*** Opening of Data provided ***

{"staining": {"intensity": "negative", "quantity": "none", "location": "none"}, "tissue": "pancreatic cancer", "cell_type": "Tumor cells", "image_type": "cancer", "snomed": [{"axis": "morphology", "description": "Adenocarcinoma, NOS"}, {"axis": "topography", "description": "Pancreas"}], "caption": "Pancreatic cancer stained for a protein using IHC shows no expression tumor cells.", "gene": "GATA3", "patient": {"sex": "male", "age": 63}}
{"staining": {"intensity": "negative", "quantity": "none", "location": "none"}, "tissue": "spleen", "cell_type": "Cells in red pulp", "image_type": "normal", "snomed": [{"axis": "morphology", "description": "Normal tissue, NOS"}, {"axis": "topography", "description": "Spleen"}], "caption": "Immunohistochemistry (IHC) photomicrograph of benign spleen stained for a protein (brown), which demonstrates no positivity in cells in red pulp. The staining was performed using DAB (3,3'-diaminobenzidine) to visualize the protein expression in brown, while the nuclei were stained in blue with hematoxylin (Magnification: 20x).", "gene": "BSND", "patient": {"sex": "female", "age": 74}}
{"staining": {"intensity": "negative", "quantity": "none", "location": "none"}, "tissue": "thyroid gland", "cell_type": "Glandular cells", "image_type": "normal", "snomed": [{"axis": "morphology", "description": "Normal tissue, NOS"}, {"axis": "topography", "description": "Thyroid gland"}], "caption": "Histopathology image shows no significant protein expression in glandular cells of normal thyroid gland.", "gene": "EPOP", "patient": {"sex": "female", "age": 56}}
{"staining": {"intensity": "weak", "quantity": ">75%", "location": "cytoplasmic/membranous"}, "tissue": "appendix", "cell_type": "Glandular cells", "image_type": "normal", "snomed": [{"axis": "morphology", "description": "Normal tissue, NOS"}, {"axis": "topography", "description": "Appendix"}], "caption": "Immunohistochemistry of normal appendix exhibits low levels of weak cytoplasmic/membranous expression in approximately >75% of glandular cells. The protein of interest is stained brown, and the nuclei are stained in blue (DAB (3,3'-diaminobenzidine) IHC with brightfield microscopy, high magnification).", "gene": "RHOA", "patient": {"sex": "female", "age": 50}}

*** Close of Data provided ***

Start with the first line. Please copy exactly each line of the listing through the one with "image shows no", including it.

{"staining": {"intensity": "negative", "quantity": "none", "location": "none"}, "tissue": "pancreatic cancer", "cell_type": "Tumor cells", "image_type": "cancer", "snomed": [{"axis": "morphology", "description": "Adenocarcinoma, NOS"}, {"axis": "topography", "description": "Pancreas"}], "caption": "Pancreatic cancer stained for a protein using IHC shows no expression tumor cells.", "gene": "GATA3", "patient": {"sex": "male", "age": 63}}
{"staining": {"intensity": "negative", "quantity": "none", "location": "none"}, "tissue": "spleen", "cell_type": "Cells in red pulp", "image_type": "normal", "snomed": [{"axis": "morphology", "description": "Normal tissue, NOS"}, {"axis": "topography", "description": "Spleen"}], "caption": "Immunohistochemistry (IHC) photomicrograph of benign spleen stained for a protein (brown), which demonstrates no positivity in cells in red pulp. The staining was performed using DAB (3,3'-diaminobenzidine) to visualize the protein expression in brown, while the nuclei were stained in blue with hematoxylin (Magnification: 20x).", "gene": "BSND", "patient": {"sex": "female", "age": 74}}
{"staining": {"intensity": "negative", "quantity": "none", "location": "none"}, "tissue": "thyroid gland", "cell_type": "Glandular cells", "image_type": "normal", "snomed": [{"axis": "morphology", "description": "Normal tissue, NOS"}, {"axis": "topography", "description": "Thyroid gland"}], "caption": "Histopathology image shows no significant protein expression in glandular cells of normal thyroid gland.", "gene": "EPOP", "patient": {"sex": "female", "age": 56}}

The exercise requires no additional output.